** Opening DATASET RECORDS block **

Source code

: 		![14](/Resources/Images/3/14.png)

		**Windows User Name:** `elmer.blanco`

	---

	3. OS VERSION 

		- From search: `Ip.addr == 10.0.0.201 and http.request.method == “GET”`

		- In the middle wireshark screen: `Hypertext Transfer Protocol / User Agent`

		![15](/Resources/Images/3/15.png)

** Closing DATASET RECORDS block **

▸ TASK ITEM: Could you output the lines of the listing as a JSON list of strings, one string per line and no blank lines, starting with the line that contains "- In the middle" and running through the end of the listing, both ends included?

▸ YOUR SOLUTION:
[
  "\t\t- In the middle wireshark screen: `Hypertext Transfer Protocol / User Agent`",
  "\t\t![15](/Resources/Images/3/15.png)"
]